Re: Convert international characters to plain ASCII
by tobyink (Canon) on Apr 04, 2012 at 15:41 UTC

    An alternative might be to use Punycode. This is an ASCII-compatible encoding for Unicode. It essentially strips out non-ASCII characters, and adds a bunch of base64-like crud to the end of the string.

    perl -Mutf8::all -MEncode -MEncode::Punycode -E'say encode(Punycode => + "It cost me €200!")'

    It's not as pretty as the technique you suggest, but has the advantage of being completely reversible. (i.e. you can decode it and back the original string.)

    Punycode happens to be the encoding used to store non-ASCII names in the DNS, and so it is best known for just encoding domain names. However it can in fact be applied to arbitrary Unicode strings.

    perl -E'sub Monkey::do{say$_,for@_,do{($monkey=[caller(0)]->[3])=~s{::}{ }and$monkey}}"Monkey say"->Monkey::do'
Re: Convert international characters to plain ASCII
by jeffa (Bishop) on Apr 04, 2012 at 21:24 UTC

    Believe it or not ... this approach works:

    use utf8; $string =~ tr/åä/aa/s;
    You can fill in the rest of the "decorated" latin characters as needed as well play with capitalization (lower casing etc.) to achieve your desired results.

    jeffa

    L-LL-L--L-LL-L--L-LL-L--
    -R--R-RR-R--R-RR-R--R-RR
    B--B--B--B--B--B--B--B--
    H---H---H---H---H---H---
    (the triplet paradiddle with high-hat)
    
Re: Convert international characters to plain ASCII
by Oberon (Monk) on Apr 14, 2012 at 06:11 UTC

    Thanks everyone for all the great replies! Sorry for the long delay in responding; got a fresh newborn over here. :-)

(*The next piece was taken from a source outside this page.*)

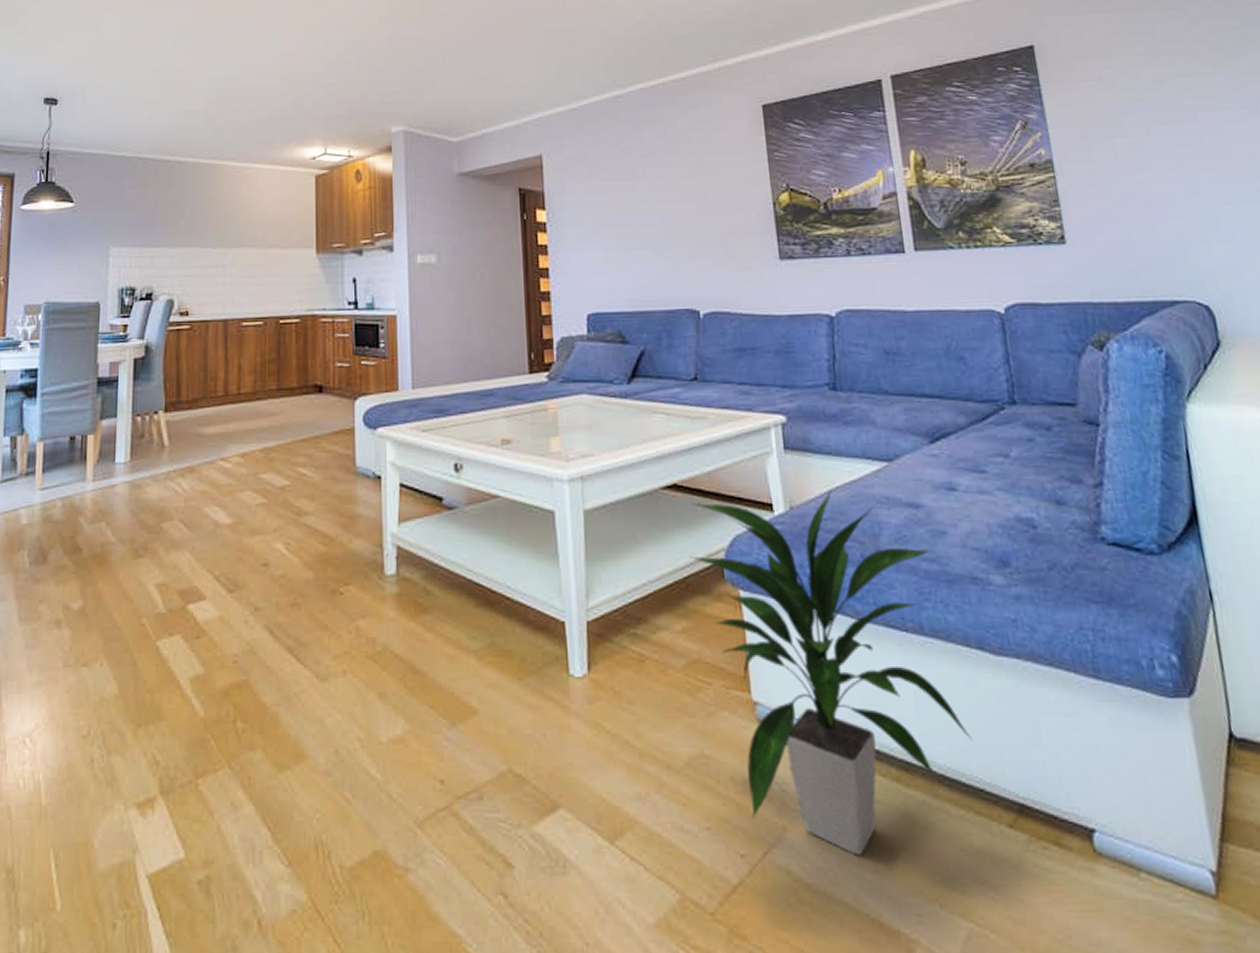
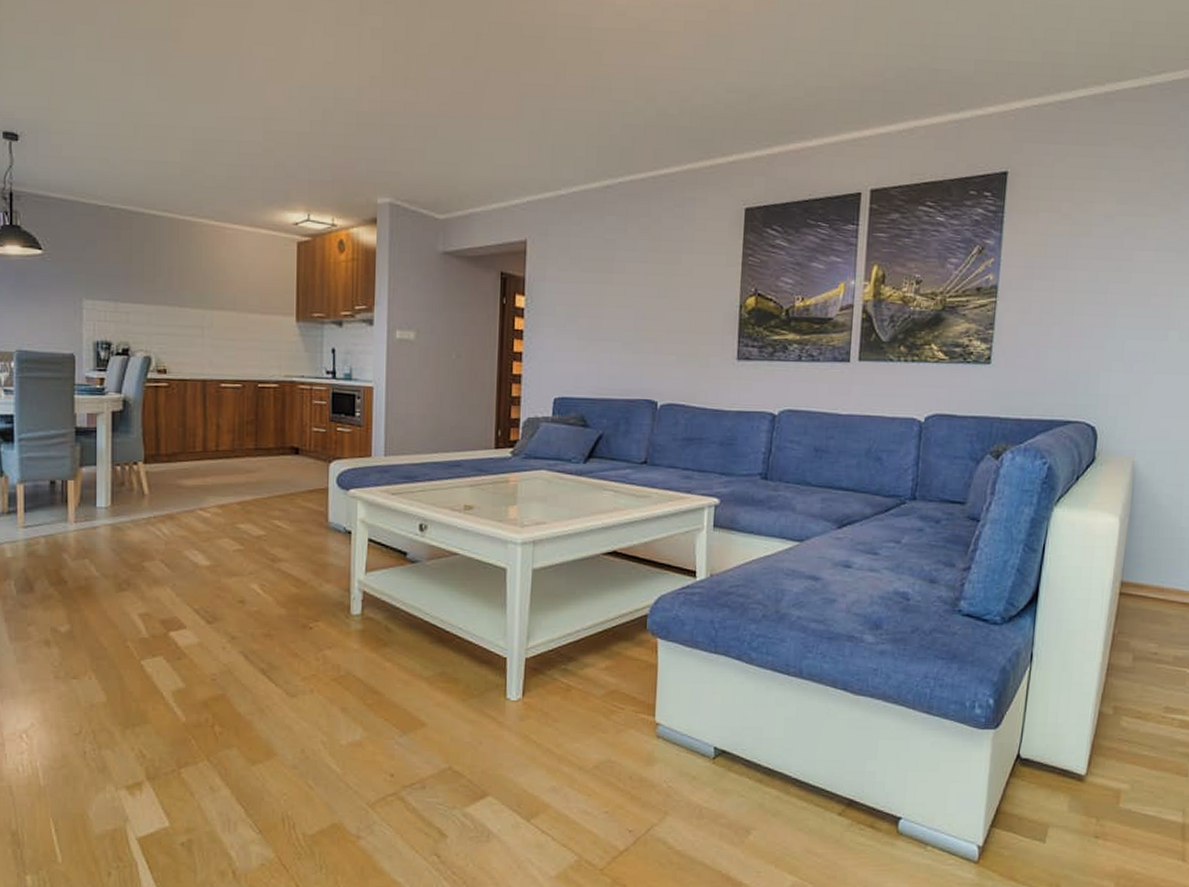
indoor plant: present [691,488,974,856] -> none [620,560,825,832]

    I tried most of the methods suggested; graff's idea of using Unicode::Normalize and a s///g works well, but I eventually went with moritz's Text::Unidecode for simplicity: it does exactly what I want in one step. ++ to both you guys!

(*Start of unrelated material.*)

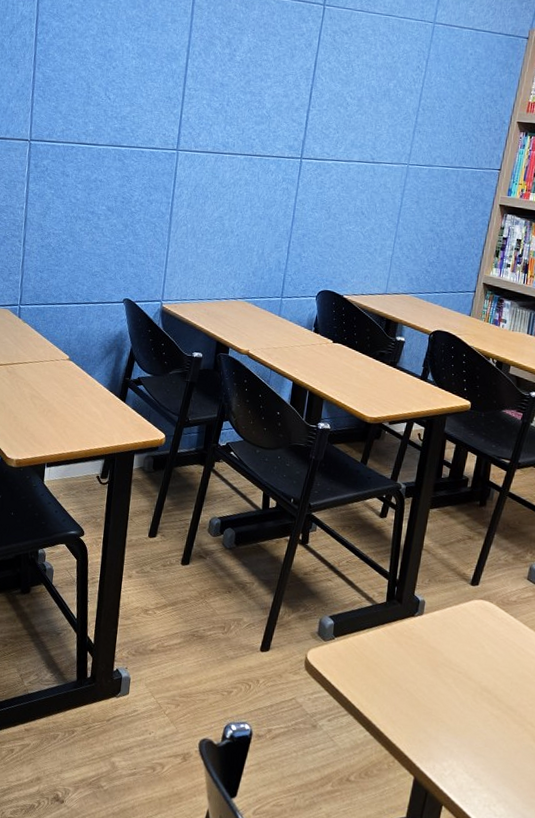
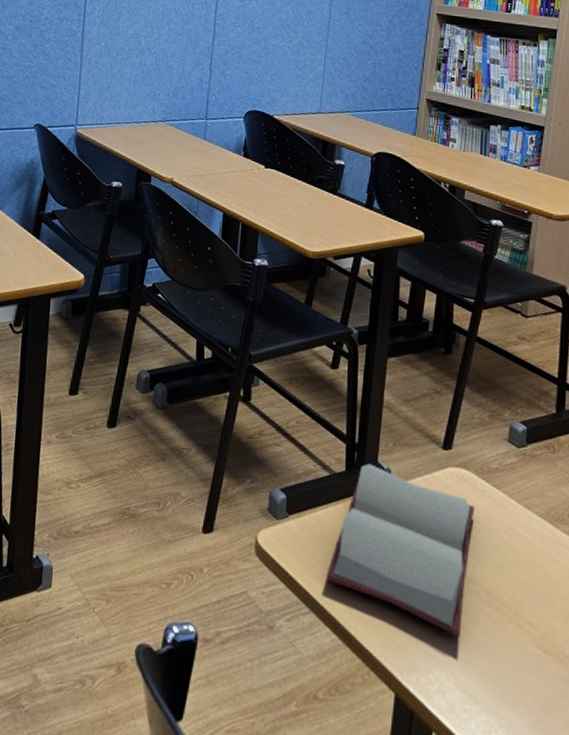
hardback book: none [363,596,494,734] -> present [326,463,475,637]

    @DrHyde: You may very well be right about the encoding issues. I do have to transfer (occasionally) between Linux and Windows machines (although less and less Windows these days), so perhaps that was the source of the problem. I just decided it was easier to strip the accented characters for the filenames.

    @jeffa: Sure, I knew I could use tr, but I was looking for something that wouldn't require me to anticipate every international character I might run across. So far, Text::Unidecode is working great for me.